:: The input

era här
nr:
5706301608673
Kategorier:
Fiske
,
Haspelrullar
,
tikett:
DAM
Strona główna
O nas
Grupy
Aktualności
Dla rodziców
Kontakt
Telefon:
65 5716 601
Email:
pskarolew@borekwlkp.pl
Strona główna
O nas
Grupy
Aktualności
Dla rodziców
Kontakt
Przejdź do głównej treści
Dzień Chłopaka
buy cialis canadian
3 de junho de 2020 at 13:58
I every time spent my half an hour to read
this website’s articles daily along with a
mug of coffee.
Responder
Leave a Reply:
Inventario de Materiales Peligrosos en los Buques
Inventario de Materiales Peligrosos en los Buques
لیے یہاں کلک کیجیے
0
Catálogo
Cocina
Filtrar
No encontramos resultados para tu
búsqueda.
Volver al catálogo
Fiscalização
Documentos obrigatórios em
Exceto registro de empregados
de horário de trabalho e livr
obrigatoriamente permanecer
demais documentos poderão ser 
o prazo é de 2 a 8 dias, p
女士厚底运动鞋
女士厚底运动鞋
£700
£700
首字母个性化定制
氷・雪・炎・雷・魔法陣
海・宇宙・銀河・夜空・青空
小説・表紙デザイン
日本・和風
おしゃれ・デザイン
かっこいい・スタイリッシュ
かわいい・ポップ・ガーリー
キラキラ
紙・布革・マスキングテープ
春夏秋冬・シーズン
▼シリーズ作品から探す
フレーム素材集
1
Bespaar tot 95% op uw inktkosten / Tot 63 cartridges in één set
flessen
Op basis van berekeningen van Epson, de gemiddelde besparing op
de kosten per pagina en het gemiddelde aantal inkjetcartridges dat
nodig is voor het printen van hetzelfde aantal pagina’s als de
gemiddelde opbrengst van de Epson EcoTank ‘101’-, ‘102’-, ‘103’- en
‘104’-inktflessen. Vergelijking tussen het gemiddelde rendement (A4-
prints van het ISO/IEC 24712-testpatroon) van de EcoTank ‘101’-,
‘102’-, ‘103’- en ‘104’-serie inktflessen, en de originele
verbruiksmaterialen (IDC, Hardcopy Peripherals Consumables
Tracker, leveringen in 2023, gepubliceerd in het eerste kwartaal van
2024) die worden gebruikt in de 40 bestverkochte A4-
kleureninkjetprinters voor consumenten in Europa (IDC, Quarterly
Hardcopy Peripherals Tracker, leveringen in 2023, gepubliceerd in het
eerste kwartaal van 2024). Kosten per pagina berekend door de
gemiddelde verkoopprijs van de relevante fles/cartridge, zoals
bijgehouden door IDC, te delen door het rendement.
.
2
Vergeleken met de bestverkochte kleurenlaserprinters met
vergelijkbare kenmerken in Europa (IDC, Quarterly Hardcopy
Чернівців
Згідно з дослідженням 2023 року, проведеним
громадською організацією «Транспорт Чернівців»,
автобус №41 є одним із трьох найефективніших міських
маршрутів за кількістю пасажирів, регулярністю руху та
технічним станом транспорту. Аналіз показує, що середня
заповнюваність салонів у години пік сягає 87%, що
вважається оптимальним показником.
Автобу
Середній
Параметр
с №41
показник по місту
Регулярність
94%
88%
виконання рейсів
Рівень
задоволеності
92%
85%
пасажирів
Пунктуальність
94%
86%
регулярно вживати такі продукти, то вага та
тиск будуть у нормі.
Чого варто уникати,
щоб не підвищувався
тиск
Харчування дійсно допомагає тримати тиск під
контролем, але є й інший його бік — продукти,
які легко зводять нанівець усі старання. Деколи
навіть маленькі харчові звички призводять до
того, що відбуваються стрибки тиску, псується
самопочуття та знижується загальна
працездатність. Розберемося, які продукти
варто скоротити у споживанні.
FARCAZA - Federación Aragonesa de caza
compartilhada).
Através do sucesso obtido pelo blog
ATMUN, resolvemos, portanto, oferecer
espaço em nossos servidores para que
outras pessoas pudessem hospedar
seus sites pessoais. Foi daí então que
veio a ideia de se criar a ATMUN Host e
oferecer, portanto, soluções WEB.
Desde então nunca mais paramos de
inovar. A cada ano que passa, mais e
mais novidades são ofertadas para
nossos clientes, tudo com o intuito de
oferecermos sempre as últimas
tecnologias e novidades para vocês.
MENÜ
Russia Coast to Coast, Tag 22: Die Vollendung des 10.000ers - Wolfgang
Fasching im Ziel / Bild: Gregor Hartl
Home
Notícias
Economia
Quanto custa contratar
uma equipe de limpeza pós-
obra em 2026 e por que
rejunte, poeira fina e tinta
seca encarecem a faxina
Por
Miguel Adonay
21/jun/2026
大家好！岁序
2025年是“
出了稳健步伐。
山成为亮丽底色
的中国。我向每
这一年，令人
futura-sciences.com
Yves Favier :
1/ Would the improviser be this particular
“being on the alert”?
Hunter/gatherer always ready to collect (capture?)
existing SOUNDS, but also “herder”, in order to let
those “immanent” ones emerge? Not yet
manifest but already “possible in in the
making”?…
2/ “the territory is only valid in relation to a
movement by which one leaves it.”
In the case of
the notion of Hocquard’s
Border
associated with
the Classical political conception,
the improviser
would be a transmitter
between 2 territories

::::

Reproduce all of the data above, replacing "improviser" with "performer" wherever it appears and leaving everything else unchanged.

era här
nr:
5706301608673
Kategorier:
Fiske
,
Haspelrullar
,
tikett:
DAM
Strona główna
O nas
Grupy
Aktualności
Dla rodziców
Kontakt
Telefon:
65 5716 601
Email:
pskarolew@borekwlkp.pl
Strona główna
O nas
Grupy
Aktualności
Dla rodziców
Kontakt
Przejdź do głównej treści
Dzień Chłopaka
buy cialis canadian
3 de junho de 2020 at 13:58
I every time spent my half an hour to read
this website’s articles daily along with a
mug of coffee.
Responder
Leave a Reply:
Inventario de Materiales Peligrosos en los Buques
Inventario de Materiales Peligrosos en los Buques
لیے یہاں کلک کیجیے
0
Catálogo
Cocina
Filtrar
No encontramos resultados para tu
búsqueda.
Volver al catálogo
Fiscalização
Documentos obrigatórios em
Exceto registro de empregados
de horário de trabalho e livr
obrigatoriamente permanecer
demais documentos poderão ser 
o prazo é de 2 a 8 dias, p
女士厚底运动鞋
女士厚底运动鞋
£700
£700
首字母个性化定制
氷・雪・炎・雷・魔法陣
海・宇宙・銀河・夜空・青空
小説・表紙デザイン
日本・和風
おしゃれ・デザイン
かっこいい・スタイリッシュ
かわいい・ポップ・ガーリー
キラキラ
紙・布革・マスキングテープ
春夏秋冬・シーズン
▼シリーズ作品から探す
フレーム素材集
1
Bespaar tot 95% op uw inktkosten / Tot 63 cartridges in één set
flessen
Op basis van berekeningen van Epson, de gemiddelde besparing op
de kosten per pagina en het gemiddelde aantal inkjetcartridges dat
nodig is voor het printen van hetzelfde aantal pagina’s als de
gemiddelde opbrengst van de Epson EcoTank ‘101’-, ‘102’-, ‘103’- en
‘104’-inktflessen. Vergelijking tussen het gemiddelde rendement (A4-
prints van het ISO/IEC 24712-testpatroon) van de EcoTank ‘101’-,
‘102’-, ‘103’- en ‘104’-serie inktflessen, en de originele
verbruiksmaterialen (IDC, Hardcopy Peripherals Consumables
Tracker, leveringen in 2023, gepubliceerd in het eerste kwartaal van
2024) die worden gebruikt in de 40 bestverkochte A4-
kleureninkjetprinters voor consumenten in Europa (IDC, Quarterly
Hardcopy Peripherals Tracker, leveringen in 2023, gepubliceerd in het
eerste kwartaal van 2024). Kosten per pagina berekend door de
gemiddelde verkoopprijs van de relevante fles/cartridge, zoals
bijgehouden door IDC, te delen door het rendement.
.
2
Vergeleken met de bestverkochte kleurenlaserprinters met
vergelijkbare kenmerken in Europa (IDC, Quarterly Hardcopy
Чернівців
Згідно з дослідженням 2023 року, проведеним
громадською організацією «Транспорт Чернівців»,
автобус №41 є одним із трьох найефективніших міських
маршрутів за кількістю пасажирів, регулярністю руху та
технічним станом транспорту. Аналіз показує, що середня
заповнюваність салонів у години пік сягає 87%, що
вважається оптимальним показником.
Автобу
Середній
Параметр
с №41
показник по місту
Регулярність
94%
88%
виконання рейсів
Рівень
задоволеності
92%
85%
пасажирів
Пунктуальність
94%
86%
регулярно вживати такі продукти, то вага та
тиск будуть у нормі.
Чого варто уникати,
щоб не підвищувався
тиск
Харчування дійсно допомагає тримати тиск під
контролем, але є й інший його бік — продукти,
які легко зводять нанівець усі старання. Деколи
навіть маленькі харчові звички призводять до
того, що відбуваються стрибки тиску, псується
самопочуття та знижується загальна
працездатність. Розберемося, які продукти
варто скоротити у споживанні.
FARCAZA - Federación Aragonesa de caza
compartilhada).
Através do sucesso obtido pelo blog
ATMUN, resolvemos, portanto, oferecer
espaço em nossos servidores para que
outras pessoas pudessem hospedar
seus sites pessoais. Foi daí então que
veio a ideia de se criar a ATMUN Host e
oferecer, portanto, soluções WEB.
Desde então nunca mais paramos de
inovar. A cada ano que passa, mais e
mais novidades são ofertadas para
nossos clientes, tudo com o intuito de
oferecermos sempre as últimas
tecnologias e novidades para vocês.
MENÜ
Russia Coast to Coast, Tag 22: Die Vollendung des 10.000ers - Wolfgang
Fasching im Ziel / Bild: Gregor Hartl
Home
Notícias
Economia
Quanto custa contratar
uma equipe de limpeza pós-
obra em 2026 e por que
rejunte, poeira fina e tinta
seca encarecem a faxina
Por
Miguel Adonay
21/jun/2026
大家好！岁序
2025年是“
出了稳健步伐。
山成为亮丽底色
的中国。我向每
这一年，令人
futura-sciences.com
Yves Favier :
1/ Would the performer be this particular
“being on the alert”?
Hunter/gatherer always ready to collect (capture?)
existing SOUNDS, but also “herder”, in order to let
those “immanent” ones emerge? Not yet
manifest but already “possible in in the
making”?…
2/ “the territory is only valid in relation to a
movement by which one leaves it.”
In the case of
the notion of Hocquard’s
Border
associated with
the Classical political conception,
the performer
would be a transmitter
between 2 territories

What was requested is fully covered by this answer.